***** TEXT SHOWN
The Poetry Now Award is an annual literary prize presented for the best single volume of poetry by an Irish poet. The €5,000 award was first given in 2005 (reduced to €2,500 in 2013) and is presented during annual Dún Laoghaire–Rathdown poetry festivals. From 2005 to 2011, it was bestowed during the Poetry Now international poetry festival (the latter event was inaugurated in 1996) which was held in March or April each year. In 2012 and 2013, the award was given during the Mountains to Sea dlr Book Festival, in September ("dlr" stands for "Dún Laoghaire–Rathdown"). The award is sponsored by The Irish Times newspaper.

History

2018
Winner: Leontia Flynn, for The Radio

Shortlist:
 Tara Bergin, The Tragic Death of Eleanor Marx
 Leontia Flynn, The Radio
 Conor O'Callaghan, Live Streaming
 Mark Roper, Bindweed
 David Wheatley, The President of Planet Earth

Judges:

 Fran Brearton, John McAuliffe and Gerard Smyth

2017
Winner: Paddy Bushe, for On A Turning Wing

2016
Winner: Caitríona O’Reilly, for Geis

2015
Winner: Theo Dorgan, for Nine Bright Shiners

2014
Winner: Sinéad Morrissey, for Parallax

2013
Winner: Dennis O'Driscoll, for Dear Life, awarded posthumously (he died in December 2012).

Shortlist:
 Catherine Phil MacCarthy, The Invisible Threshold.
 Dennis O'Driscoll, Dear Life.
 Harry Clifton, The Winter Sleep of Captain Lemass.
 James Harpur, Angels and Harvesters.
 Mark Roper, A Gather of Shadow.

Judges: Mary O'Donnell (poet and novelist), Peter Sirr (writer, editor, translator, and former winner), and Ruth Webster (bookseller).
**********
▸ ACTION ITEM A
In the listing, copy word for word the lines from the one containing "Financiamos el 100%" through the one containing "por Pepper Money.", both included.
The Poetry Now Award text above and the listing are separate material.
***** EXERCISE INPUT
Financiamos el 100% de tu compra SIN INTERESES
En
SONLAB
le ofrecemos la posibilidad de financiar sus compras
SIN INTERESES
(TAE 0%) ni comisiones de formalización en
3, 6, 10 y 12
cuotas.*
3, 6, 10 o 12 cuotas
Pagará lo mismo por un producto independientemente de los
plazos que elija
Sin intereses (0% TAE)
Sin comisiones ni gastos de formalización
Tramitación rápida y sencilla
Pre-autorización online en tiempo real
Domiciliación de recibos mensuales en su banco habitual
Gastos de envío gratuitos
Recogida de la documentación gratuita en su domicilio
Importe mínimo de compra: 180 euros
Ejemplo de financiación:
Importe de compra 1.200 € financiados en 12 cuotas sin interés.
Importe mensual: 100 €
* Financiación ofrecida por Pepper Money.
**********
***** EXERCISE INPUT
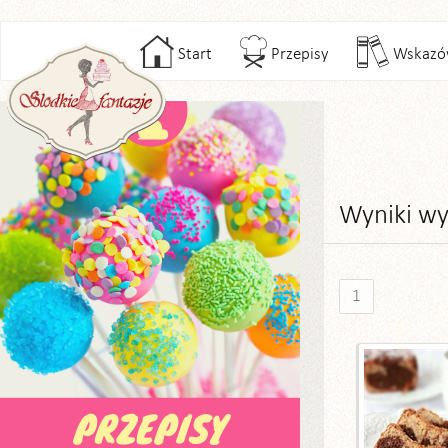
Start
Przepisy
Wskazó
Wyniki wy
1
**********
***** EXERCISE INPUT
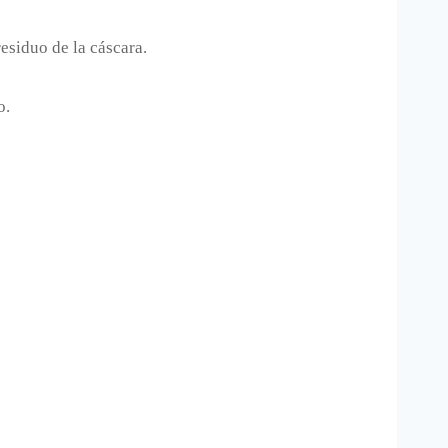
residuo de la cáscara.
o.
**********
▸ ACTION ITEM B
Pick up the Poetry Now Award text after its last sentence and continue it.

▸ OUTPUT A
Financiamos el 100% de tu compra SIN INTERESES
En
SONLAB
le ofrecemos la posibilidad de financiar sus compras
SIN INTERESES
(TAE 0%) ni comisiones de formalización en
3, 6, 10 y 12
cuotas.*
3, 6, 10 o 12 cuotas
Pagará lo mismo por un producto independientemente de los
plazos que elija
Sin intereses (0% TAE)
Sin comisiones ni gastos de formalización
Tramitación rápida y sencilla
Pre-autorización online en tiempo real
Domiciliación de recibos mensuales en su banco habitual
Gastos de envío gratuitos
Recogida de la documentación gratuita en su domicilio
Importe mínimo de compra: 180 euros
Ejemplo de financiación:
Importe de compra 1.200 € financiados en 12 cuotas sin interés.
Importe mensual: 100 €
* Financiación ofrecida por Pepper Money.

▸ OUTPUT B
2012
Winner: Michael Longley, for A Hundred Doors.

Shortlist:
 Moya Cannon, Hands.
 Michael Longley, A Hundred Doors.
 John Montague, Speech Lessons.
 Bernard O'Donoghue, Farmers Cross.
 Macdara Woods, The Cotard Dimension.

Judges:  Gerald Dawe, James Harpur, and Mary Shine Thompson (all poets).

2011
Winner: Seamus Heaney, for Human Chain.

Shortlist:
 Sara Berkeley, The View from Here.
 Ciarán Carson, Until Before After.
 Dermot Healy, A Fool's Errand.
 Seamus Heaney, Human Chain.
 Paul Muldoon, Maggot.

Judges:  Brian Lynch (poet, novelist, and screenwriter), Leanne O'Sullivan (poet), and Borbála Faragó (lecturer and critic).

2010

Winner: Sinéad Morrissey, for Through the Square Window.

Shortlist: 
 Ciarán Carson, On the Night Watch.
 Vona Groarke, Spindrift.
 Sinéad Morrissey, Through the Square Window.
 Eiléan Ní Chuilleanáin, The Sun-fish.
 Peter Sirr, The Thing Is.

Judges:  John F. Deane, Alan Gillis, and Maria Johnston.

2009

Winner: Derek Mahon, for Life on Earth.

Shortlist:
 Colette Bryce, Self-Portrait in the Dark.
 Ciarán Carson, For All We Know.
 Leontia Flynn, Drives.
 Pearse Hutchinson, At Least For a While.
 Derek Mahon, Life on Earth.

Judges:  Kit Fryatt, Sean O'Brien, and Joseph Woods.

2008

Winner: Harry Clifton, for Secular Eden: Paris Notebooks 1994–2004.

Shortlist:
 Harry Clifton, Secular Eden: Paris Notebooks 1994–2004.
 Eamon Grennan, Out of Breath.
 Dave Lordan, The Boy in the Ring.
 Dennis O'Driscoll, Reality Check.
 Matthew Sweeney, Black Moon.

Judges:  Philip Coleman, Sasha Dugdale, and William Wall.

2007

Winner: Seamus Heaney, for District and Circle.

Shortlist:
 Seamus Heaney, District and Circle.
 Medbh McGuckian, The Currach Requires No Harbours.
 Paul Muldoon, Horse Latitudes.
 Caitriona O'Reilly, The Sea Cabinet.
 David Wheatley, Mocker.

Judges:  Eileen Battersby, Niall MacMonagle, and Maurice Riordan.

2006

Winner: Derek Mahon, for Harbour Lights.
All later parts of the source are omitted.